The struggle to find effective tactics has led to a substantial upgrading of mechanisms by including scientific experts, corporations and international environmental NGOs in the debates motivated by the intensely different national interests of major polluters and countries desperate to improve living standards.

Fortunately, technologies have improved, and costs of renewable energy production techniques have fallen dramatically, offering many ways of reducing strategic conflict.

But in some countries, like Australia, resistance to compulsory emission standards remains obdurate.

The issues with which the UN has to struggle are complex.

Serious mistakes have sometimes been made – though more often by hubristic, ignorant, and dogmatic Member States than by Secretariat misjudgement. But the search for effectiveness, efficiency, and diplomatic empathy must always continue.
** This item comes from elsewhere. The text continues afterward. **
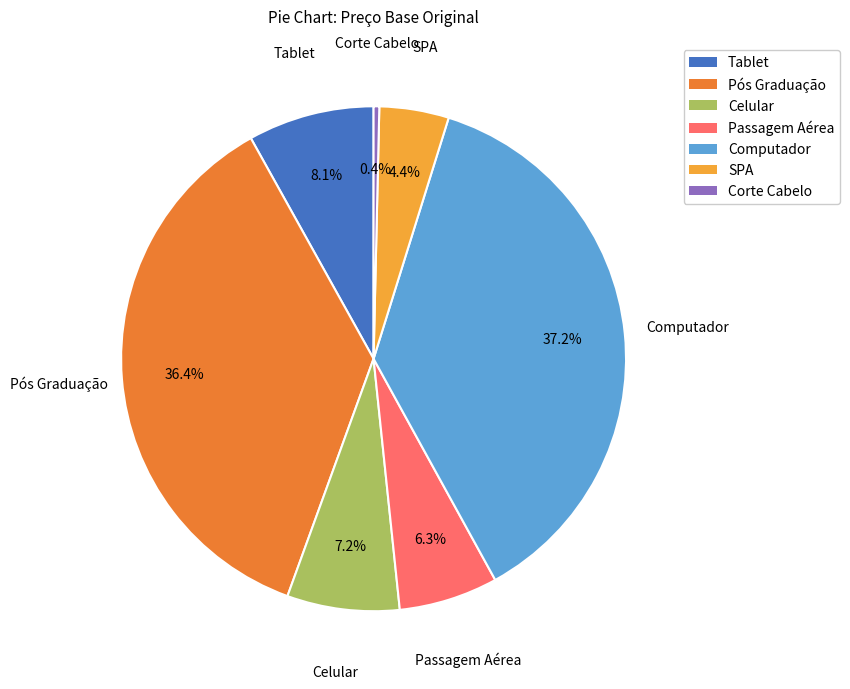

Between Passagem Aérea and Tablet, which is larger?

Tablet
I write this after five years as divisional Director for Social Policy and Development within the UN Secretariat in New York; then two years as representative of the International Labour Organization to the UN; and fifteen years as a lecturer to graduate students on the subject.

This has been a wonderful opportunity to pass on the inspiration and professional expertise which comes from working within an ethical organisation committed to global solidarity, and the legitimacy that comes from almost universal membership.

John Langmore is retiring at the end of 2020. He has been appointed to continue as an Honorary Professorial Fellow in 2021.